Both similarity metrics are necessary: removing \(S_{\text{param}}\) leads to poor compression; removing \(S_{\text{task}}\) makes hierarchical routing behave like random partitioning.
Using router logits as semantic embeddings provides an efficient, LLM-native signal for online functional clustering.

Highlights & Insights¶

Promotes grouping from a "post-hoc compression trick" to a "first-class architectural citizen"—a dynamic grouping mechanism that simultaneously drives compression, routing, and memory policies.
The "Shared Base + Low-Rank Residual" approach follows the lineage of LoRA/MoLE but is applied internally to experts and maintained dynamically during training.
Heterogeneous precision (FP16 base + INT4 residual) exploits the physical fact that residuals are small in magnitude, avoiding the performance cliff of uniform INT4 quantization.

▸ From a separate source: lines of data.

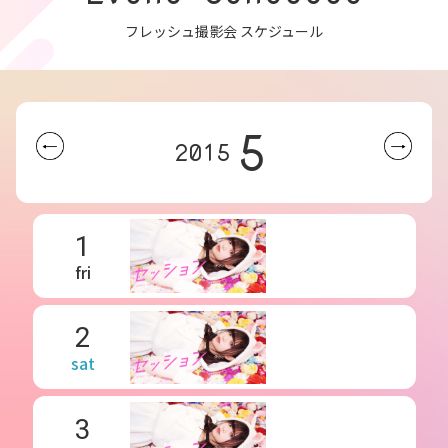
フレッシュ撮影会 スケジュール
5
2015
1
fri
2
sat
3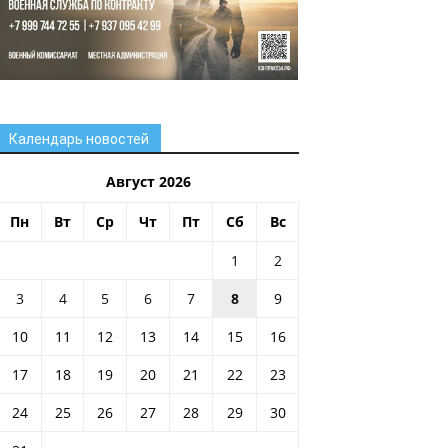
Календарь новостей
Август 2026
Пн
Вт
Ср
Чт
Пт
Сб
Вс
1
2
3
4
5
6
7
8
9
10
11
12
13
14
15
16
17
18
19
20
21
22
23
24
25
26
27
28
29
30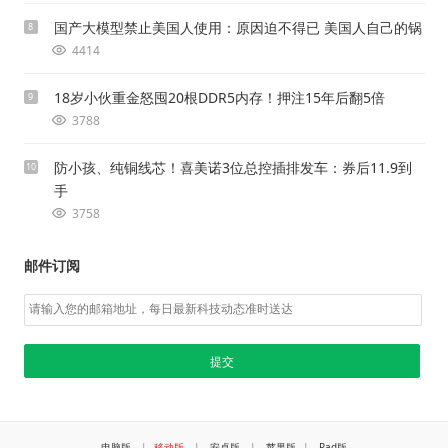
国产大模型禁止美国人使用：原因迫不得已 美国人自己的锅
8
4414
18岁小伙重金怒囤20根DDR5内存！押注15年后翻5倍
9
3788
防小孩、纯铜线芯！喜美诺3位总控插排发车：券后11.9到
10
手
3758
邮件订阅
电脑版
|
移动版
|
安卓版
|
苹果版
|
Pad版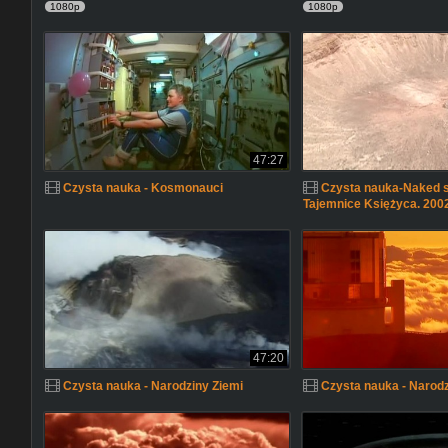
1080p
1080p
47:27
Czysta nauka - Kosmonauci
Czysta nauka-Naked s
Tajemnice Księżyca. 200
47:20
Czysta nauka - Narodziny Ziemi
Czysta nauka - Narod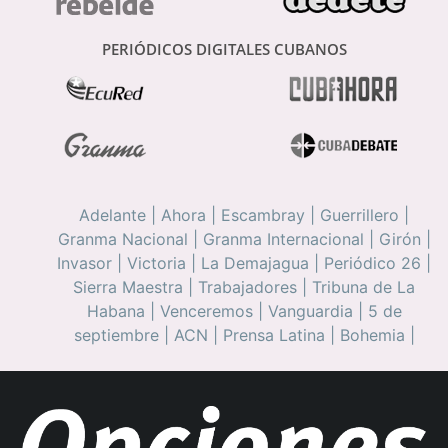
PERIÓDICOS DIGITALES CUBANOS
Adelante
|
Ahora
|
Escambray
|
Guerrillero
|
Granma Nacional
|
Granma Internacional
|
Girón
|
Invasor
|
Victoria
|
La Demajagua
|
Periódico 26
|
Sierra Maestra
|
Trabajadores
|
Tribuna de La
Habana
|
Venceremos
|
Vanguardia
|
5 de
septiembre
|
ACN
|
Prensa Latina
|
Bohemia
|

Limitations & Future Work¶

Online clustering entails \(O(E^2)\) overhead; although mitigated by pruning and caching, its impact on training throughput needs verification at scales like DeepSeek-MoE.
Evaluation is limited to GLUE/WikiText-103, which is small compared to modern MoE LLM training scales.
Re-clustering causes "spikes" in warm-started residuals; stable training on larger runs needs more investigation.
Interaction between dynamic offloading and expert parallelism in multi-node setups remains unexplored.

vs MoE-Lite: Treats experts independently; Ours uses clustering to discover inter-expert similarity for shared compression, achieving higher ratios.
vs Sub-MoE / Expert-Fusion: These perform static/permanent merging, losing specialization; Ours uses dynamic clustering + residuals to preserve specialization.
vs Tutel / SmILE: They focus on communication for fixed architectures; Ours restructures expert organization to provide better granularity for system optimization.

Rating¶

Novelty: ⭐⭐⭐⭐⭐ Dynamic clustering as a unified host for compression, routing, and memory is a rare "unified prescription."
Experimental Thoroughness: ⭐⭐⭐ Datasets are small; lacks validation on massive MoE LLMs, though ablation studies are complete.
Writing Quality: ⭐⭐⭐⭐ The trilemma narrative is clear, and Eq. 1 explicitly defines objectives.
Value: ⭐⭐⭐⭐ ~80% parameter reduction with 10–20% throughput gain and 3× lower load variance is a highly attractive engineering direction for MoE deployment.